V 2 of its unstructured data archive product, the one based on acquired Archivas technology, has blasted away capacity limits by adding HDS' USP-V (Universal Storage Platform - Virtualised) as a supported disk array option and logically separating the archive application servers from the storage.
There can be up to 80 server nodes clustered together. If HDS' USP-V is used for storage then the beast can scale to 20PB of data - it was 32TB - meaning files, metadata and indices. It means space for up to 400 million objects (files or e-mails) per node, up from 25 million, and a grand total of 32 billion stored objects. (It won't be enough. In 2009 we're bound to see a bigger total.)
There are additional features on several fronts:-
- Encryption - data can be encrypted and the key shared between the nodes. This means that if a thief steals a node or a storage item from HCAP the contents are encrypted and unreadable.
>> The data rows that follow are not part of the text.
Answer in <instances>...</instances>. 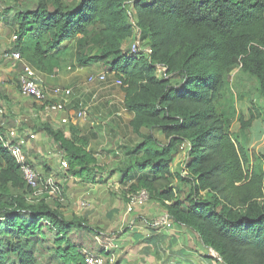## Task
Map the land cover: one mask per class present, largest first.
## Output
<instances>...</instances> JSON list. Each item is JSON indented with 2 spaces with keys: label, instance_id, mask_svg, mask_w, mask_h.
<instances>
[{
  "label": "trees",
  "instance_id": "1",
  "mask_svg": "<svg viewBox=\"0 0 264 264\" xmlns=\"http://www.w3.org/2000/svg\"><path fill=\"white\" fill-rule=\"evenodd\" d=\"M15 5L5 12L14 15L1 19L17 37L10 51L40 73L47 72L50 60L63 58L58 50L66 42H74L76 67L98 65L123 81L129 127L140 138L120 169L129 185L125 199L147 191L174 224L192 230L218 255L210 257L216 264H264V161L249 150L252 120L238 108L250 94L232 82L239 71L256 83L254 92L264 100V0H77L74 6L22 0ZM137 33L151 53L132 54ZM5 100L2 95L0 105ZM29 101L37 106L34 98ZM37 130L65 154L75 177L115 174L98 170L79 129L42 123ZM184 144L187 159L175 173V156ZM39 161L34 167L42 186L53 169L48 160L47 165ZM33 199L34 190L0 141V264H45L46 254L55 263L42 249L41 230L47 225L66 245L55 251L60 264H85L79 252L84 245L95 255H112L85 220L67 221L60 206Z\"/></svg>",
  "mask_w": 264,
  "mask_h": 264
},
{
  "label": "rangeland",
  "instance_id": "2",
  "mask_svg": "<svg viewBox=\"0 0 264 264\" xmlns=\"http://www.w3.org/2000/svg\"><path fill=\"white\" fill-rule=\"evenodd\" d=\"M14 1L16 2L17 7L21 6L22 0H0V31H5L7 33L10 41V47H13V44L16 40L13 39L14 34L10 33V31L5 28L4 20L1 19L4 15H7L5 14L6 10L14 6ZM64 1L70 3L71 6H74L77 3V0ZM13 15L14 12L8 14L7 16L11 17ZM139 38L141 39V34H137L135 36V39L132 40L131 47H133L134 44H137L139 47H141V49H145L147 44L137 41ZM72 57V54H67L61 59H52L48 62V64L46 65L47 72H45V74L47 75L43 74L44 79L47 82L46 87L50 89L56 87H73L77 90L79 88L80 91H76L75 95L80 99L82 97V91L88 92V95L95 94L99 97V99H101L100 104L101 106L103 105L102 109L99 111L97 110L100 105L99 104L97 107L90 109L86 119H75L74 122H72L68 126L63 127H59L57 124H52L45 120H43L42 122L41 119H34L31 113L37 110V106H34V103L32 101L30 102L29 98L24 99L18 104L19 106H21V110L16 109L17 106L14 107V105H12L10 102L11 95L13 94L12 92H15L14 90H16L19 95H22L19 91V87L17 86V79L21 72V68L19 67L20 64L10 62L4 65V68L0 69V71H5L1 72V79H5V82L8 81L9 84L13 86V88L17 89L4 91V86L2 87L3 89H1V96L6 94L10 97L8 101L5 100L7 103H5L4 105H0V107H2L5 112L2 121H5L6 129H3V133L5 135L6 132H10L12 130H15L16 132H19L20 130V132L22 133V131L28 130L32 133L37 134L35 140L31 138L28 140L27 149L29 150L31 158L33 159L30 162L37 164L40 162L39 158H41L47 165L48 158L44 157V155H46L47 157L51 156L52 159L56 160L55 162L51 163L50 166L58 167L59 162L56 157V154L58 153L56 151V144H54L53 141L49 140V138H47L45 135L41 136L39 134L41 132L37 130V125L41 126V123H48L51 127L63 131H69L73 128L79 129L80 137L86 140V149L91 150V153L93 155L99 154V157L96 158L100 167L98 170L101 171L104 169L108 172L113 171L117 175L114 177V179H111V177H109V180H99L101 179L99 176L100 173L97 172L98 174L96 173V176L98 178H96V176H93V179L90 180L95 183H99L97 185L99 187L97 188V191H100L99 193L102 194L100 200H102L101 204H103V207L100 209L93 208L94 206H96L97 202L92 195V198H82L78 203V207L76 206V208H74L69 202V191L70 186L73 189V187L76 185V181H71L69 179H62L61 181L65 189L63 201L57 199L47 200V198L46 201L49 204L51 203L54 208L55 206H60L61 213L67 221H71L75 217L85 220L90 227L95 229L94 231H98L100 232V234H102V238H98L101 237V235L97 234V237L96 234L94 235V237H96L95 240L99 242V245L104 246V248L109 250L108 252L113 251L114 253V251H117V249L119 248V245L125 242V239H128L122 238V235L124 233H126L128 230L132 231L133 226L136 227L139 225H143L155 227L156 223L159 222L166 211L160 204L157 205V203L148 202L147 205L138 207L133 212H128L129 200H125L123 198V192L126 191L127 188H124V190H122V188L120 187L118 182L120 181L118 174H120L121 166L124 167V163L128 158L127 154H130V152L133 151V148L140 141V138L136 134H134L132 128L129 127V122L132 116L123 112V101L125 95L124 91L122 87L119 86L107 87L105 86V84L88 85L89 83L87 82V80L90 75H97L105 70H103L98 65L90 66V69L84 70L82 68L75 67V62ZM1 62L2 61H0V65ZM29 64L33 65L32 63ZM52 68L57 69H55L53 72H49L50 70H52ZM8 73H12L13 75H9ZM110 79V81H112L114 78L111 77ZM232 82L234 83L235 87L243 92H248L250 94V96L243 103H238V108L239 110L243 109L244 113H246L247 119L252 120V127L249 130V150H254L256 152V156L258 158L260 157L261 161L263 162L264 100H262L261 97H259V95L255 94L254 92L256 83L253 80H250L247 76L239 73V71L236 72V76L233 78ZM71 108L74 110V108L76 107L71 106ZM121 111L123 113V116L119 119L115 118L116 113H119ZM28 116L31 117L29 118ZM25 119L27 122L23 123L22 125H18L15 123V120L24 121ZM237 124L238 123H235L233 125V131L237 130ZM156 137L161 143H167V140L165 139L161 131L156 130ZM81 138H78V140H80ZM37 141H40V143L35 144V142ZM43 143H46L47 145H44ZM33 153H37L38 156L33 155ZM187 153L188 145L184 144L181 147L180 153L175 156V161L173 163V172L177 173L182 171L183 164L187 159ZM260 165L257 167H260ZM262 167L264 168V163L262 164ZM60 178L61 177L59 176L56 177L57 180H59ZM104 182L106 183L104 184ZM86 185L88 186V184ZM68 188L69 190L67 192ZM95 188H93V190H95ZM90 189L92 191V188ZM43 199H45V197H43ZM150 206L152 208V211L150 210L151 208H149ZM112 208L117 209L119 213L117 215L114 214V216H112V218L110 219V217H107V214L111 213ZM94 211H96L97 213H95ZM48 226L49 225H47V227ZM47 227H44V229L41 230L40 239H44V244H46L42 245V249L44 250V252H48L50 256L54 255L53 257L54 261H56L55 263L60 264L58 255L57 253H55V251L65 250L66 245L58 243V241H61L62 238L59 237L55 231L51 230V227L50 229ZM116 239H123V242H120V244L117 245V243L114 242V240ZM79 252L82 255H85L87 253H92V255L94 254V252L90 250L87 245H84L82 247V251H80L79 249ZM113 253L112 255H114L116 259L117 257ZM210 253L212 252L210 251ZM41 263L55 264L49 263L47 254L44 256V258L41 259Z\"/></svg>",
  "mask_w": 264,
  "mask_h": 264
},
{
  "label": "built area",
  "instance_id": "3",
  "mask_svg": "<svg viewBox=\"0 0 264 264\" xmlns=\"http://www.w3.org/2000/svg\"><path fill=\"white\" fill-rule=\"evenodd\" d=\"M3 35L4 34L0 32V38L3 37ZM13 39L17 40V37L14 36ZM137 41L141 43L140 38ZM140 51H142L141 47H139L137 44H134L131 51L132 54L137 55ZM145 52L151 53V49L145 48ZM3 59L15 64H21V72L17 79L18 87L22 96L27 99L34 98L36 101L35 103L37 104V110L31 113L34 119H41L42 122L45 120L52 124H57L59 127L68 126L74 122L75 119H86L90 109H93L100 104L101 99H99V97L95 94L88 95V92L82 91L81 99L76 97L75 92L80 91L79 88L78 90L73 87H56L52 89L47 88V82L44 79V75L40 73L34 66L26 62L22 55L18 52L9 51L3 56ZM160 73H162V69L160 70ZM111 77L114 78L112 81H110ZM87 82L89 83L88 85L105 84L107 87L123 86V81L115 77V75H111L108 71H103L97 75H90ZM88 96H90V98H88ZM71 106L76 108L73 110ZM123 112L128 114L125 107L123 108ZM4 115L5 112L3 108L0 107V128L2 129L0 141L2 142V146L16 159L18 165L21 168L24 181L34 190V199H36V201H46L47 198V200L57 199L63 201L64 187L60 179L57 180L56 177L58 173H61L63 179L73 180V176L68 172L70 166L65 154L60 150L57 151L58 153L56 154V157L59 162V170L48 176L41 186L39 182L41 176L38 173L39 171L32 165L35 163L30 162L33 159L31 158L30 152L27 149L28 140L30 138L35 140L37 134L28 130H24L22 133L20 130L19 132L12 130L10 132H6L4 135L3 129H6V123L5 121H2ZM122 116V111L116 113V117L120 118ZM28 117L30 118L31 116ZM26 122V119L24 121L15 120V123L18 125H22ZM37 127L39 126L37 125ZM39 132H41L39 133L40 135H46L43 131ZM43 197H45V199H43ZM128 199V212H133L138 207H143L147 205L148 202H151L150 196L145 190L129 196ZM173 226L174 221L166 212L159 222L156 223V228L158 229H171ZM100 235L102 236V234ZM211 252L216 258H218V255L213 250H211ZM84 256L85 264H116L114 255L107 257L87 253Z\"/></svg>",
  "mask_w": 264,
  "mask_h": 264
},
{
  "label": "crops",
  "instance_id": "4",
  "mask_svg": "<svg viewBox=\"0 0 264 264\" xmlns=\"http://www.w3.org/2000/svg\"><path fill=\"white\" fill-rule=\"evenodd\" d=\"M0 32L4 34L3 37L0 38V61H2L0 65V69H1L5 67L4 65L10 63L8 61H5L4 60L5 58L3 59V56L7 52H9L12 49V47H10L9 44L10 41L7 36V33L5 31H0ZM74 45H75L74 42H66L58 50V52L62 54V57L66 56L67 54H72L73 56ZM72 58L74 60V56ZM82 69L83 70L90 69V67L82 68ZM1 72H5V71H0V88L3 89L2 87L4 86L3 89L4 91L17 89V88H13V86H11L8 81L5 82L4 81L5 79H1ZM8 74L11 75L12 73H8ZM14 91L15 92L11 91L13 93L11 95V98L6 94L4 96L8 97V99L10 98L11 104L14 105V107L17 106L16 109L21 110V106H19L18 104L27 98H25L22 95H19L16 92V90ZM102 107L103 105L101 106L100 104L97 110L98 111L101 110ZM41 136H44V134H41ZM39 143L40 141L35 142V144H39ZM43 144L47 145L46 143ZM44 157L48 158L47 160L49 161V163H53L56 161L52 159L51 156L47 157L46 155H44ZM96 157H99V154H96ZM51 169H53V172H57L59 170V166L58 167L51 166ZM120 174H118L120 180L118 181L119 185L122 188V190H124V188H127L126 189L127 191L129 185H127L124 182V175L122 174L120 175ZM58 176L60 177V173H58ZM99 176L101 178L99 180L102 179L109 180L108 178L110 177L106 173H100ZM115 176L117 175L116 174L112 175L111 179H114ZM96 178L98 177L96 176ZM91 179H93V175H84L82 179L75 177L73 175V180L71 181H76V185L73 187V189L70 186L69 202L74 208H76V206L78 207V203L82 198L85 199L92 198V195L97 202L96 206H94L93 208L100 209L103 207V204H101L102 200H100L102 194L99 193L100 191L99 192L97 191V188H99L97 185L99 183L90 181ZM105 183L106 182H104V184ZM86 184H88V186ZM90 188H92V191ZM93 188H95V190H93ZM68 190L69 188L67 189V192ZM126 191L124 192L126 193ZM124 192H123L124 195L123 198L125 199L126 194ZM149 208H151V206ZM111 210H112L111 213L107 214V217L108 218L110 217V219L112 218V216H114V214L117 215L119 213V211L115 208H112ZM150 210L152 211V208ZM94 212L97 213L96 211ZM122 238H128V239H125V242H123V239L114 240V242H116L117 245H119L120 242H123L122 244L119 245L117 251L115 250L113 253L117 257L116 263L118 264H216V262L214 260H211L210 258L215 256L212 253H210L211 250L207 249L202 244L200 238L192 230L178 224H174V226L171 229H158L156 228V226L155 227L143 226V225H139L136 227L133 226L132 231L128 230L126 233L122 235Z\"/></svg>",
  "mask_w": 264,
  "mask_h": 264
},
{
  "label": "clouds",
  "instance_id": "5",
  "mask_svg": "<svg viewBox=\"0 0 264 264\" xmlns=\"http://www.w3.org/2000/svg\"><path fill=\"white\" fill-rule=\"evenodd\" d=\"M75 67H76V65H75ZM17 86H18V85H17ZM47 138H48V137H47ZM54 144H55V143H54ZM56 151H58V149H56ZM32 165H33V167H34V165H36V163H35V164H32ZM58 166H59V165H58ZM34 168H35V167H34ZM68 172H69V171H68ZM52 173H53V172H52ZM52 173H51V174H52ZM51 174H50V175H51ZM69 174L72 175V173H70V172H69ZM50 175H49V176H50ZM57 176H58V175H57ZM72 176H73V175H72ZM60 177H61V178H60V181H62L63 176L61 175V173H60ZM64 190H65V189H64Z\"/></svg>",
  "mask_w": 264,
  "mask_h": 264
}]
</instances>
- File-level de-duplication - single instance file storage is ensured by comparing each object with others at a binary level and by hash-addressing. This dual comparison means hash collisions cease to be a concern. Sub file-level de-duplication is not a feature and thus its potential storage efficiencies remain as a potential future addition to HDS' HCAP feature arsenal. HCAP will report on the number of duplicate objects found and the consequent saving in storage capacity.
- Server nodes and storage capacity can be scaled independently of each other. The use of USP-V means non-HDS storage can be used behind the UPS-V.
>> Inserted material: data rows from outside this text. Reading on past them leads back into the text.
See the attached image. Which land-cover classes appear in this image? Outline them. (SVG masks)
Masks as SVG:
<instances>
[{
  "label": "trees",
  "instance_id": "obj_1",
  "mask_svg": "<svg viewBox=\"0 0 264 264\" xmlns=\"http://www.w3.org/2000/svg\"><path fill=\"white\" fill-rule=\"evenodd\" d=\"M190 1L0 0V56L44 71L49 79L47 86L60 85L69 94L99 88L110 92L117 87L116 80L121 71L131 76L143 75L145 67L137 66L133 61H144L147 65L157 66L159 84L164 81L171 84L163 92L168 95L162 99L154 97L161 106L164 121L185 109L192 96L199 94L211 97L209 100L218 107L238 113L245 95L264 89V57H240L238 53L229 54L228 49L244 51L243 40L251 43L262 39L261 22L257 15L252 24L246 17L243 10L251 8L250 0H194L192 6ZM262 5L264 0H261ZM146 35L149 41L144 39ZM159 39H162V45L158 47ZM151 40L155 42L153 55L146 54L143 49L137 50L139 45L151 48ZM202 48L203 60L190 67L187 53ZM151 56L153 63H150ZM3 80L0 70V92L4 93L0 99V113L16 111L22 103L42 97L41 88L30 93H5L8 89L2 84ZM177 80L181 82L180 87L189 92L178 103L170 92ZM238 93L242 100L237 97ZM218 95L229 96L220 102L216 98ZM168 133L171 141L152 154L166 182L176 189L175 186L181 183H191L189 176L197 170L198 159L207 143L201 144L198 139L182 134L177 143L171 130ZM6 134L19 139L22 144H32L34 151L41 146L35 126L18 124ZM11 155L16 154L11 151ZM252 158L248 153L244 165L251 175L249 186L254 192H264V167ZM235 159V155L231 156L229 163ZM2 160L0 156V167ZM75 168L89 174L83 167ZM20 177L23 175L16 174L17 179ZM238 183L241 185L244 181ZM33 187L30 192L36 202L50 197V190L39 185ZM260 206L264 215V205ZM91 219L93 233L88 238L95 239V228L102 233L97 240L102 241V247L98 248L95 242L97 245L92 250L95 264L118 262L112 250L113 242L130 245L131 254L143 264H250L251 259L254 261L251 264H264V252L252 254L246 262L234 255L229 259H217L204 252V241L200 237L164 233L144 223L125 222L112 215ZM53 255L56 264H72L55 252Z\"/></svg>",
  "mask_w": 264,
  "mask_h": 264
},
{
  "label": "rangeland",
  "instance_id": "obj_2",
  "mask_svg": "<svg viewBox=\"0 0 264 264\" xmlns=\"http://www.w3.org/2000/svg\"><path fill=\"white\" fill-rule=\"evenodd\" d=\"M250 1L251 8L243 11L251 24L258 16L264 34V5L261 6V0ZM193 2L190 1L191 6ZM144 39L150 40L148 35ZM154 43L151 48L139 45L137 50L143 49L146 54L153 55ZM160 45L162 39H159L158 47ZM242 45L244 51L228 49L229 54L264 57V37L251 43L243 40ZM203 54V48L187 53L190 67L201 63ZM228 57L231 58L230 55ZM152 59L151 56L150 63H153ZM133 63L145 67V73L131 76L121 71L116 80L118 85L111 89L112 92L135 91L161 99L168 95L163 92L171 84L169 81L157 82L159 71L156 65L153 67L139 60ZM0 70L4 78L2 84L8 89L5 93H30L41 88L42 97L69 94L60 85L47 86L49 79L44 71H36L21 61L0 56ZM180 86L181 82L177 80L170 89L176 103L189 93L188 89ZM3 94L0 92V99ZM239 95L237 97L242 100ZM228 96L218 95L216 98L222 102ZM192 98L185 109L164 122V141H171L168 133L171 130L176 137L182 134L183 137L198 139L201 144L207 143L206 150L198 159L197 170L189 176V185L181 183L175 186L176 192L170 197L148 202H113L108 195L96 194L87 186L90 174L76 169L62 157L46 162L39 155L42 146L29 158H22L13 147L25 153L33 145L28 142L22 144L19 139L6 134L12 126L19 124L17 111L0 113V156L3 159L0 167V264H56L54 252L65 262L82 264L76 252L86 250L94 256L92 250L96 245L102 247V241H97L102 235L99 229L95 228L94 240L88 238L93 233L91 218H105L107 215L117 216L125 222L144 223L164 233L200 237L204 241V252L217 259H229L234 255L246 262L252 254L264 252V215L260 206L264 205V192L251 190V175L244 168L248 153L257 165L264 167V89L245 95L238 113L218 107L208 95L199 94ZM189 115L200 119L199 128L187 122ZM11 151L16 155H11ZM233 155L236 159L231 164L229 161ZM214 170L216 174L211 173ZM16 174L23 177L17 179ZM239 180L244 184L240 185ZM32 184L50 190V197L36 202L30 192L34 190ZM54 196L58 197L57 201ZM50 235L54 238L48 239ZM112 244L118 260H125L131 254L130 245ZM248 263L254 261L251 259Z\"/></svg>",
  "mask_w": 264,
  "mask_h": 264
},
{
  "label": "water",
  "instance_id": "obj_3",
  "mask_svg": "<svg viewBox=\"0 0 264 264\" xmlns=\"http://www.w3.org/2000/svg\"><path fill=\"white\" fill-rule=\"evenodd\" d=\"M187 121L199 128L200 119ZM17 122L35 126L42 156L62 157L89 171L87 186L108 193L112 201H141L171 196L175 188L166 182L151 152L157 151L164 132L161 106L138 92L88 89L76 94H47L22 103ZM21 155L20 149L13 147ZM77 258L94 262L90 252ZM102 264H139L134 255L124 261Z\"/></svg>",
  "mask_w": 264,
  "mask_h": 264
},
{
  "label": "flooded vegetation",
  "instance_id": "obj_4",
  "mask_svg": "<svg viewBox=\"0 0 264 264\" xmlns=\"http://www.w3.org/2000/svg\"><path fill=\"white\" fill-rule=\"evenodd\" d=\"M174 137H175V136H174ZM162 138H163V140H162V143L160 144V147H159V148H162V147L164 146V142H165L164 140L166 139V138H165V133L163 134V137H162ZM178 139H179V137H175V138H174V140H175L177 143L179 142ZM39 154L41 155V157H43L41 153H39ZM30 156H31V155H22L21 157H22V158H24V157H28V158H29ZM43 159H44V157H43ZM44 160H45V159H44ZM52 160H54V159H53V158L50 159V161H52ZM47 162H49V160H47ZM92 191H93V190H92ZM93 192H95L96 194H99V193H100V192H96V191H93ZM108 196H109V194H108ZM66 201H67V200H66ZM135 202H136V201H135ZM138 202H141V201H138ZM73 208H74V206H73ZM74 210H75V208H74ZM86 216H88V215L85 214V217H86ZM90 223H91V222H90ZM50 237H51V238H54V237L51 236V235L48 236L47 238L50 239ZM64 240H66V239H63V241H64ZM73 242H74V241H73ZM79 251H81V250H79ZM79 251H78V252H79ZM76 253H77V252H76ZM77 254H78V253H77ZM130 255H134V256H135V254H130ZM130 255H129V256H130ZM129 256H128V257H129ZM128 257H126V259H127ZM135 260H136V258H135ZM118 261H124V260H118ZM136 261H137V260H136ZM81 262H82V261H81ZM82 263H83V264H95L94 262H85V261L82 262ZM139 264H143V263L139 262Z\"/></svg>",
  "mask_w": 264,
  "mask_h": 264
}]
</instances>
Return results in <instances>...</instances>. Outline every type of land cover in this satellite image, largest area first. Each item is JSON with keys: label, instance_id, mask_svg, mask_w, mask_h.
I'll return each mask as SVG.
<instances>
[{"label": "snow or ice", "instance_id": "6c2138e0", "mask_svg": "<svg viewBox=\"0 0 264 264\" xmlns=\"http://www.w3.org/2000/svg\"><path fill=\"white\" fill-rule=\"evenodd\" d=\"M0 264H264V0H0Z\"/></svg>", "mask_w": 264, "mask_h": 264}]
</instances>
- Replication of compressed data to remote sites is supported for business continuity and disaster recovery.
As before access to and management of HCAP is by standard, not proprietary interfaces. This means NFS, CIFS, webDAV and HTTP for access and SMI-S for management. NDMP is also supported and the SNIA's XAM developing standard will be supported when it is released.
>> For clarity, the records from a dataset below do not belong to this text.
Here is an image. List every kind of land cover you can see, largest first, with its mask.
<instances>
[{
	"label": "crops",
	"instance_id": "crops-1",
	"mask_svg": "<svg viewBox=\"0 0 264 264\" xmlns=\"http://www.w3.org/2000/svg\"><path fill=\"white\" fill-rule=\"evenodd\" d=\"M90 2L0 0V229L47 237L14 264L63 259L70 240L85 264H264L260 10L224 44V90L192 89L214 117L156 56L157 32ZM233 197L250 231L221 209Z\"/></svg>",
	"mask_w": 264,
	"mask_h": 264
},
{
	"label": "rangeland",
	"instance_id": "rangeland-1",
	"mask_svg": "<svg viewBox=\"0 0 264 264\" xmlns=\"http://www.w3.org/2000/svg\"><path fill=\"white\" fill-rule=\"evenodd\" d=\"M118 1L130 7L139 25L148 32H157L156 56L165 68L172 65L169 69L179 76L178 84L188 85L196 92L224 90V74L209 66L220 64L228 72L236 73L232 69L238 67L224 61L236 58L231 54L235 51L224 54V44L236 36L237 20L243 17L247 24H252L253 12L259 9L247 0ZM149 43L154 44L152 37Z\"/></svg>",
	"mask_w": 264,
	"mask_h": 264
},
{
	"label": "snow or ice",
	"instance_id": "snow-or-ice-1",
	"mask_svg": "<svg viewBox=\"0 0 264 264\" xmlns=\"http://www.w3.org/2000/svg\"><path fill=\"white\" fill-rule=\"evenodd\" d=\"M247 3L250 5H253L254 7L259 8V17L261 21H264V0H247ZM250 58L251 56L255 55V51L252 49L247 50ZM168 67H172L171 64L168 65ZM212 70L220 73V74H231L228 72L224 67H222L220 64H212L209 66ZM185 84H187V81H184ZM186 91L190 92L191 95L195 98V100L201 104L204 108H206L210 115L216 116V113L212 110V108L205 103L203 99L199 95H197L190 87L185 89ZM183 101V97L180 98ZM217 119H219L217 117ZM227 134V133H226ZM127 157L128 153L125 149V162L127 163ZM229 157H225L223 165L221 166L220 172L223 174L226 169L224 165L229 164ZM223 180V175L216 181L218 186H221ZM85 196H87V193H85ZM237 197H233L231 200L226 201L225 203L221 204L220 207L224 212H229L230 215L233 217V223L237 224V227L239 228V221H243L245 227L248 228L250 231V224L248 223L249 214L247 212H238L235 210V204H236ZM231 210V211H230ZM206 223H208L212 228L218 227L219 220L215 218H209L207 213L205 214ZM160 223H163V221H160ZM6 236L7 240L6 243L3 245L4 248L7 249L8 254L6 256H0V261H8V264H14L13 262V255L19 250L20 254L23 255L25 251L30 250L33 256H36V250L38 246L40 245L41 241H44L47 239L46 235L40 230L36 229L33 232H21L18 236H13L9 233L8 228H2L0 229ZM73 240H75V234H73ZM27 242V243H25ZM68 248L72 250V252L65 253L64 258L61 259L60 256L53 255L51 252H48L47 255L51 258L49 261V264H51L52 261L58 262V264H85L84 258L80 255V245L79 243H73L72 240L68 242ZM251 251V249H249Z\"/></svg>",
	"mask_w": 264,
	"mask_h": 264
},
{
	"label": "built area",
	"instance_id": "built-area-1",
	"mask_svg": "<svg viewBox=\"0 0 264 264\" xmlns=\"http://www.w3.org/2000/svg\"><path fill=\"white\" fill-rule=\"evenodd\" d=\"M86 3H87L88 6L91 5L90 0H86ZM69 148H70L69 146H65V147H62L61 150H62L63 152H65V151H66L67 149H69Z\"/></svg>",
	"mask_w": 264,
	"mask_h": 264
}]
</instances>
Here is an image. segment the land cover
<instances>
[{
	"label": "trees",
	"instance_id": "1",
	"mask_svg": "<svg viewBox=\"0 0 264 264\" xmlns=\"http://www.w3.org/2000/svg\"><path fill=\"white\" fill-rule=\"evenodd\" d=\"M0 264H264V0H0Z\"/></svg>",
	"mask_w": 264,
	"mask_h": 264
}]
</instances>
Data is stored in a write-once, read-many (WORM) fashion. and data protection is based on RAID and the SAN array of independent nodes (SAIN) concept as before with no single point of failure.
HDS is pushing its SOSS - services-oriented storage solutions - concept and says HCAP can be a service delivered on the USP-V with its storage being on a serial ATA drive tier in the USP-V's virtualised storage pool. HDS makes the point that management simplicity and consistency are both improved by having content archiving managed just like any other storage platform and not stored in a unique silo and managed in a unique way. This is probably a dig at EMC's Centera which leads the unstructured data disk-based archive market. HDS talks about 'archaic CAS solutions' which is a bit rich considering that EMC's Centera leads the CAS market and is about due for a major refresh.
HDS says HCAP scales to greater server performance with fewer server nodes than competing content-addressed storage (CAS) products and thus HCAP is greener. There are no numbers supplied to back this up so we will have to take it on trust. (It should be noted that, although HCAP uses hashing for file-level de-duplication, HCAP is not a content-addressable storage platform.)
Supportive HCAP partners include Bus-Tech, CA, Open Text, Princeton Softech and ZANTAZ. The cost is $10-14/GB depending upon the storage choices. Assume a starter 5TB system will cost around $70,000 (c£36,000 at standard conversion rates).